Hi H Mommy,
I was recently diagnosed last week after 3 months of hell. My biggest complaint is my psychological state which I have been in for the last 2 months. I understand everyone suffers differently but for me the psychiatric lyme occurred very early. I feel as if I am losing my mind, severe depression, anxiety and panic attacks. I just feel wierd. Seriously, it has completely disabled me. Don't get me wrong I have a tendency to worry and have had bouts of anxiety in my life but I always felt normal and was always highly functioning, productive, worked and had hobbies, a happy clown etc...
For example, In January I moved to California after living out of the country for 7 years with no physical or mental issues at all. When returning to the states for the first months of course I had some anxiety it was a life changing event and looking for a job and an apartment. Withing some weeks I found a job and an apartment. My anxiety was more about
being a good teacher and having a great class (normal anxieties). Not the anxieties and panic that you feel you need to be institutionalized.

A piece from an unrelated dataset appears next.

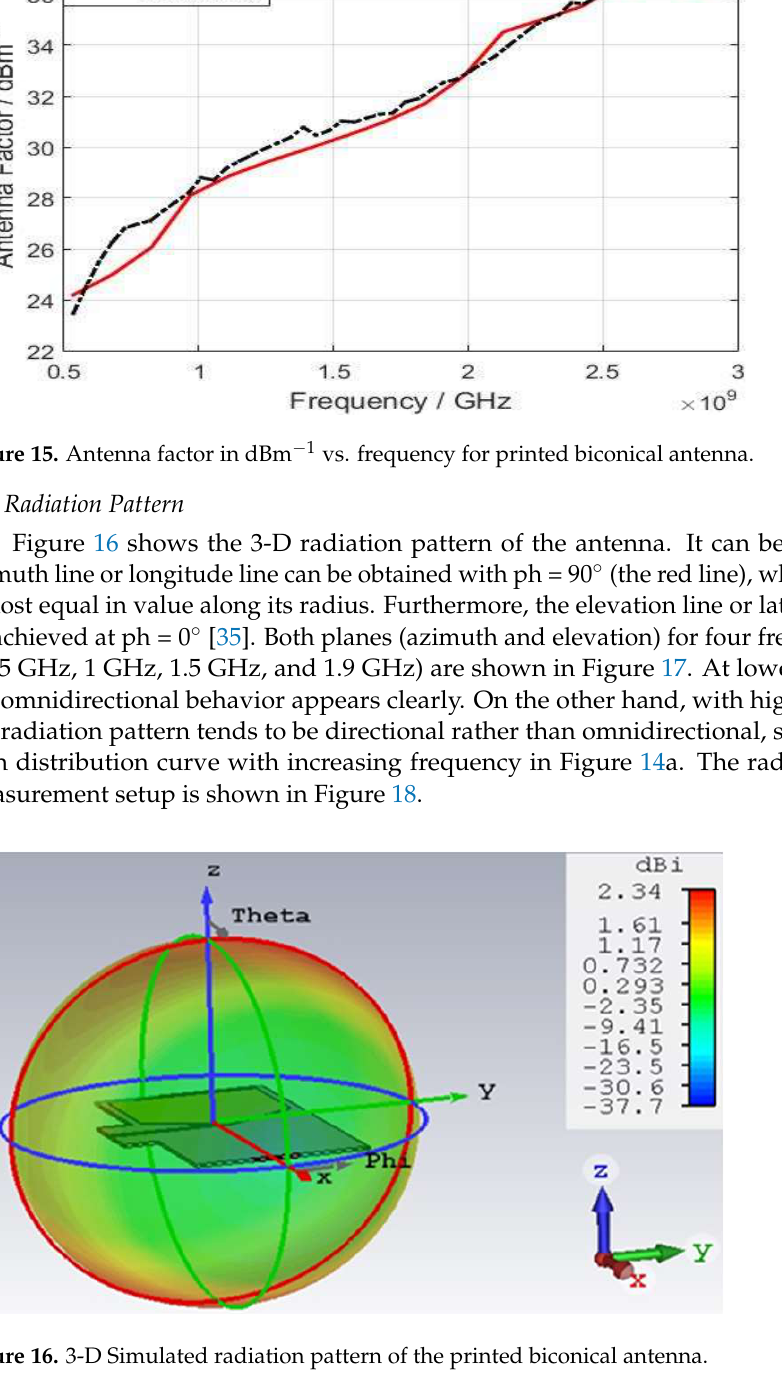
Figure 16. 3-D Simulated radiation pattern of the printed biconical antenna.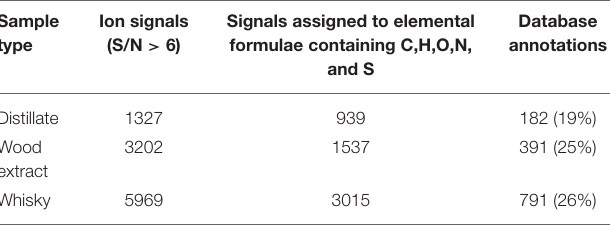
TABLE 1 | Number of signals, assigned molecular formulae and database hits found for mass spectra of the distillate, the whisky from the same distillery and a wood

When I got hit with this Lyme the end of March with Flu-like symptoms, then all these other strange symptoms.. By the end of April I literately woke up in this psychological state. It was so bad I could not get out of bed. I would say to myself... "what is wrong with me? Why do I feel so horrible? Why am I losing my mind? Is this a nervous breakdown?" In May I had to quit my job and moved to NY to be with my family. That is not me! And I never quit a job before in my life because I was going crazy. My point is that is not my pattern. My question for you since I noticed you have suffered for about
a year is does it get better? Which treatments work? I just want my life back. What do we do?